===== PROVIDED RECORDS
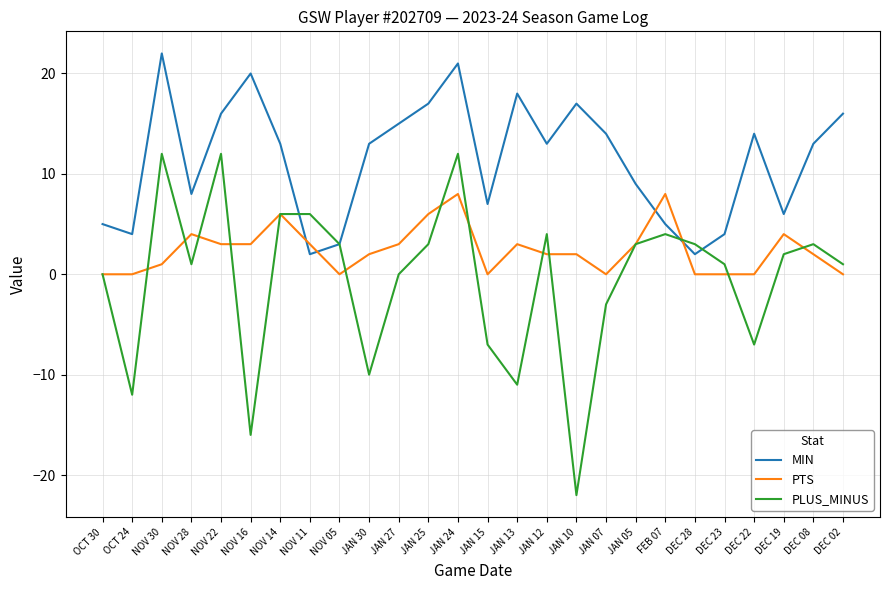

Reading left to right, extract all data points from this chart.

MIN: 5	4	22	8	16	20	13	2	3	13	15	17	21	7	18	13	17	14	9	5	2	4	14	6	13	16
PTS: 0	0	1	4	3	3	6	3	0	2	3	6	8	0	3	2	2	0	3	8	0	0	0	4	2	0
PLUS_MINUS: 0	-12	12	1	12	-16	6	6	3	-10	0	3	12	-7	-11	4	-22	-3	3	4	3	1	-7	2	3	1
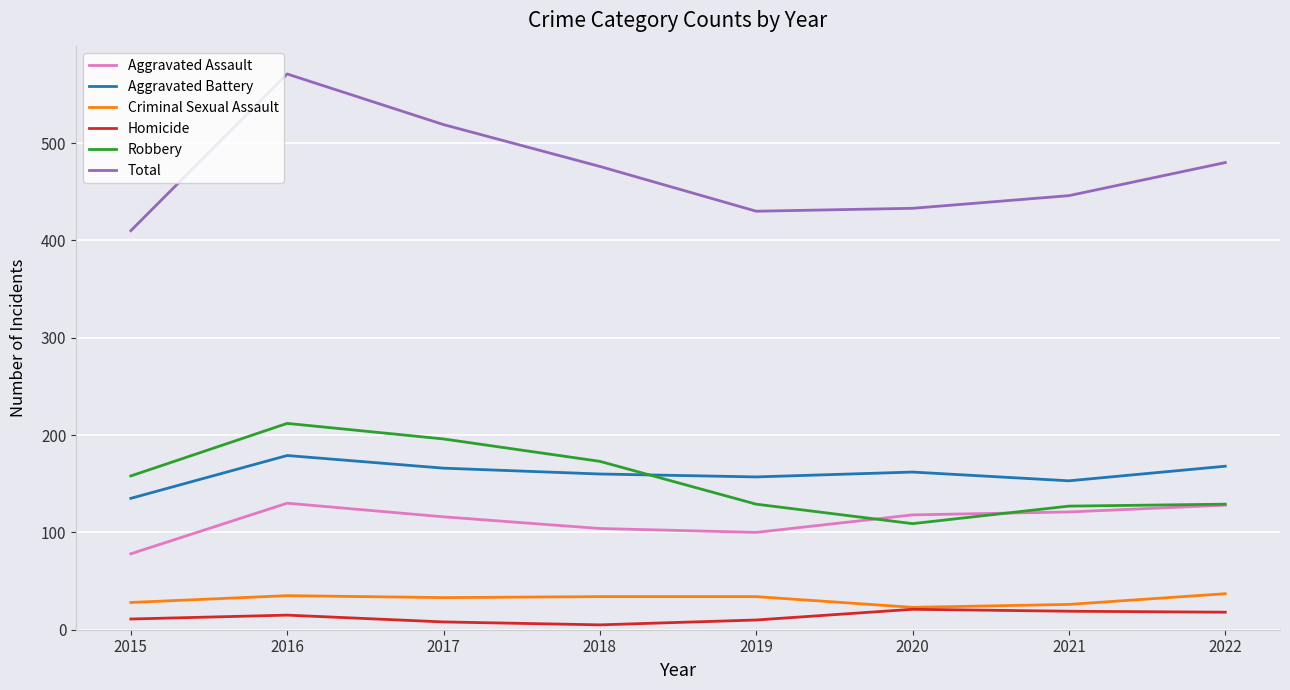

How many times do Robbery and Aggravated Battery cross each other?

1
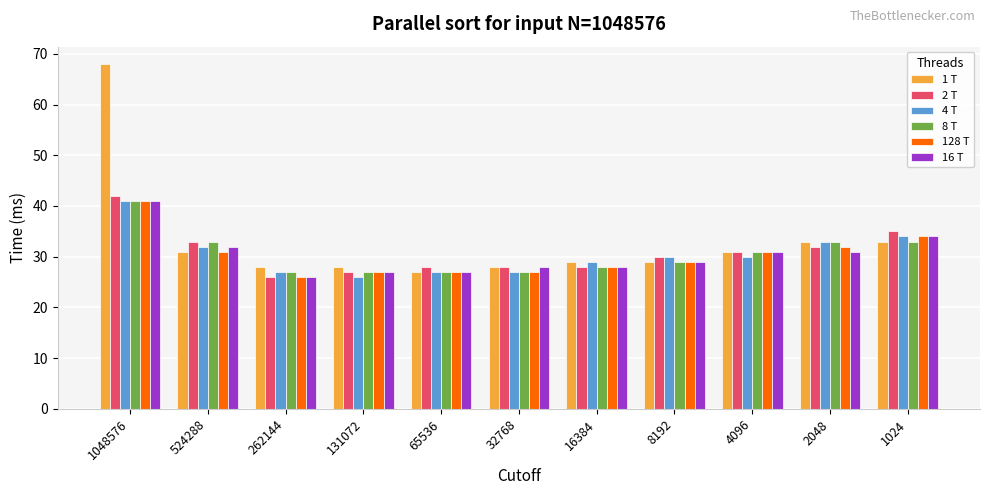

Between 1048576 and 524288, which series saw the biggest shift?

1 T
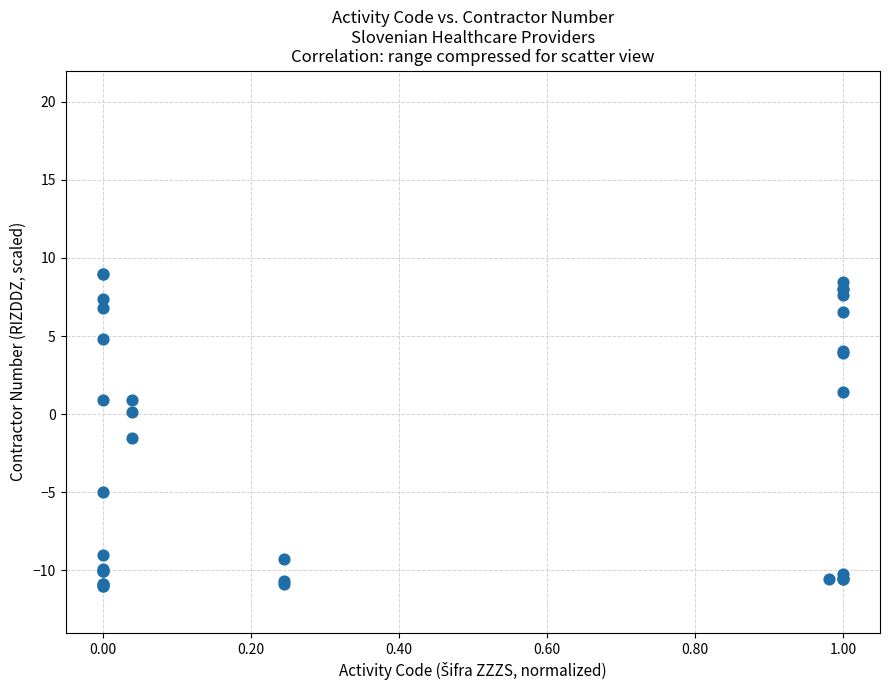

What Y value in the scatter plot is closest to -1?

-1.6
==========
## PROBLEM STATEMENT
Can you retype all of the records above exactly as they appear, leaving out the pictures?

## EXPECTED ANSWER
Reading left to right, extract all data points from this chart.

MIN: 5	4	22	8	16	20	13	2	3	13	15	17	21	7	18	13	17	14	9	5	2	4	14	6	13	16
PTS: 0	0	1	4	3	3	6	3	0	2	3	6	8	0	3	2	2	0	3	8	0	0	0	4	2	0
PLUS_MINUS: 0	-12	12	1	12	-16	6	6	3	-10	0	3	12	-7	-11	4	-22	-3	3	4	3	1	-7	2	3	1

How many times do Robbery and Aggravated Battery cross each other?

1

Between 1048576 and 524288, which series saw the biggest shift?

1 T

What Y value in the scatter plot is closest to -1?

-1.6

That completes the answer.